To-do item: Pick out each line in the listing below that contains the word "haben" and copy those lines.

Record excerpts:
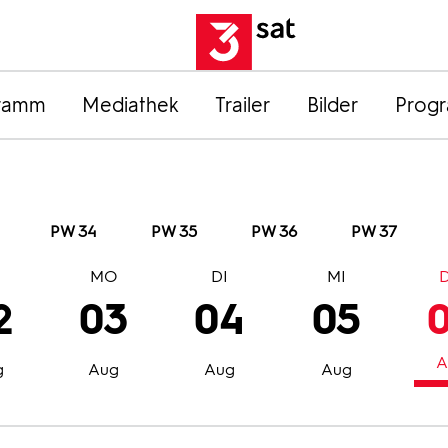
ramm
Mediathek
Trailer
Bilder
Prog
PW 34
PW 35
PW 36
PW 37
O
MO
DI
MI
2
03
04
05
A
g
Aug
Aug
Aug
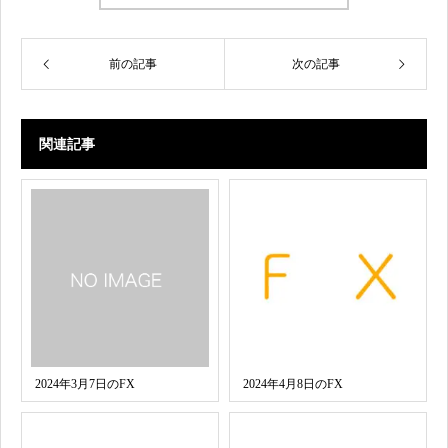
前の記事
次の記事
関連記事
2024年3月7日のFX
2024年4月8日のFX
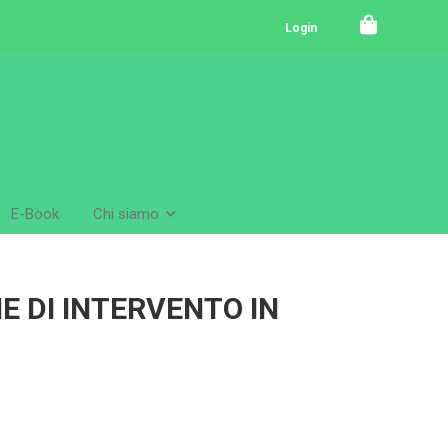
Login
E-Book
Chi siamo
E DI INTERVENTO IN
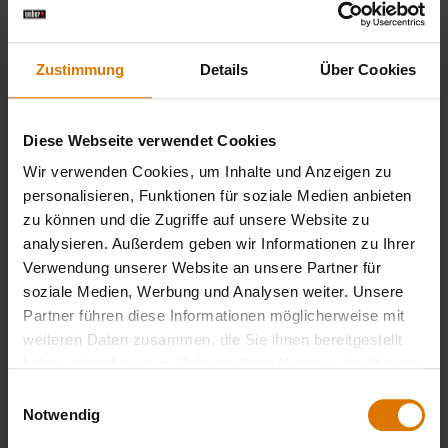
Empfohlenes Zubehör
Zustimmung
Details
Über Cookies
Bar-B-Kettle
Holzkohlegrill
Ø 47 cm
Diese Webseite verwendet Cookies
Wir verwenden Cookies, um Inhalte und Anzeigen zu
Details
personalisieren, Funktionen für soziale Medien anbieten
ansehen
zu können und die Zugriffe auf unsere Website zu
analysieren. Außerdem geben wir Informationen zu Ihrer
Verwendung unserer Website an unsere Partner für
soziale Medien, Werbung und Analysen weiter. Unsere
Partner führen diese Informationen möglicherweise mit
weiteren Daten zusammen, die Sie ihnen bereitgestellt
haben oder die sie im Rahmen Ihrer Nutzung der Dienste
gesammelt haben.
Einwilligungsauswahl
Notwendig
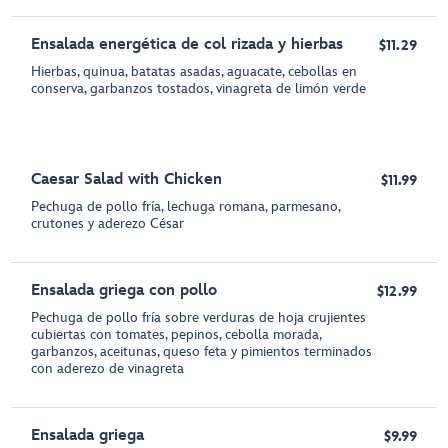
Ensalada energética de col rizada y hierbas
$11.29
Hierbas, quinua, batatas asadas, aguacate, cebollas en
conserva, garbanzos tostados, vinagreta de limón verde
Caesar Salad with Chicken
$11.99
Pechuga de pollo fría, lechuga romana, parmesano,
crutones y aderezo César
Ensalada griega con pollo
$12.99
Pechuga de pollo fría sobre verduras de hoja crujientes
cubiertas con tomates, pepinos, cebolla morada,
garbanzos, aceitunas, queso feta y pimientos terminados
con aderezo de vinagreta
Ensalada griega
$9.99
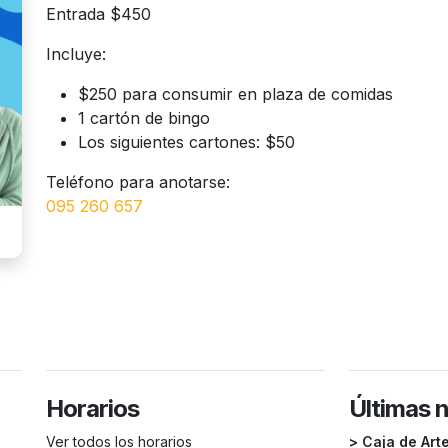
Entrada $450
Incluye:
$250 para consumir en plaza de comidas
1 cartón de bingo
Los siguientes cartones: $50
Teléfono para anotarse:
095 260 657
Horarios
Últimas 
Ver todos los horarios
> Caja de Art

Answer to the exercise:
haben oder die sie im Rahmen Ihrer Nutzung der Dienste
gesammelt haben.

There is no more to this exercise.